Le film démarre comme une plongée dans l’univers cinématographique de Fritz Lang : un cimetière désert, des pavés luisants de pluie résonnant sous les pas, des intérieurs austères et des passages voûtés où la rumeur ranime les braises encore fumantes de la haine patriotique.
Le rythme est donné par l’usage de nombreux plans fixes, rendant l’atmosphère pesante autour de personnages dont l’équilibre mental et affectif, au lendemain de quatre années de massacre guerrier, oscille entre amour et haine, sincérité et mensonge, humanité et souffrance, raison et folie, rédemption et damnation. Le spectateur, pris en otage, est balloté entre ces extrêmes.
Le noir et le blanc ne cèdent la place à la couleur que furtivement, à l’évocation des jours heureux, rêvés ou vécus, alors qu’on aurait voulu qu’elle s’installe plus longtemps.
Comme dans une valse à trois temps, François Ozon nous fait tourner la tête. Le spectateur a face à lui Adrien, tour à tour un héros désespéré par la perte d’un ami, puis un ancien soldat traumatisé tenté par le
suicide et, enfin, un lâche tourmenté par son passé et mort à lui-même. En contrepoint, la douce et rationnelle Anna se reconstruit progressivement sur des sentiments douloureux mais vrais. Adrien, malgré lui, la libère de son deuil, comme il l’a fait pour les parents de Frantz.

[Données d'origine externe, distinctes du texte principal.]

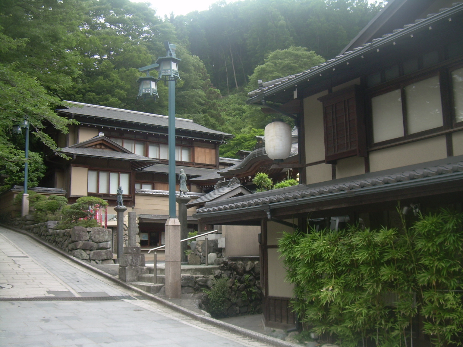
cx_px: 232
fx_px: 508
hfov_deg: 49.0
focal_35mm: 38
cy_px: 174
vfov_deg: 37.7
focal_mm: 6.3
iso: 50
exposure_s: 1/210
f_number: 2.8
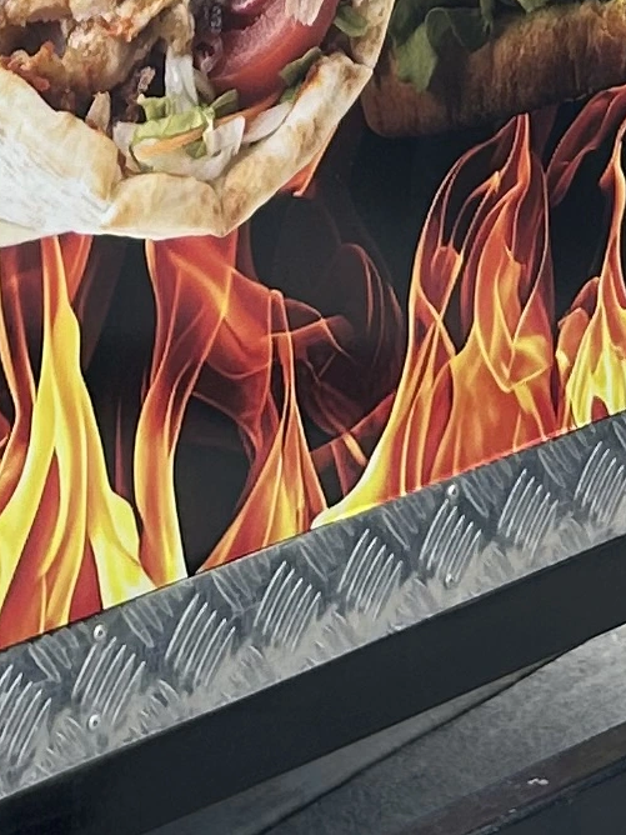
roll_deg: +1.2
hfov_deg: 9.4
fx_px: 3786
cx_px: 171
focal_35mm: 157
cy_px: -794
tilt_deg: -5.2
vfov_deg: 11.4
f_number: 1.5
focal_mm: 5.7
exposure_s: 1/924
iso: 50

Au fil du film, la musique prend de l’importance. Elle apaise et soulage, jouant un rôle cathartique et, pour les âmes les moins perdues, rédempteur. La morale de cette belle histoire laisse pensif : le mensonge est parfois nécessaire, par-delà le pardon, pour se reconstruire. Le souvenir n’aide pas à la libération mais aliène. La rédemption comme la damnation arrivent malgré soi et se jouent à un fil, pile ou face. Anna est sauvée de la noyade par un inconnu. Frantz, soldat malgré lui, désarmé, est abattu par Adrien, un pacifiste. Adrien en se reniant meurt à lui-même.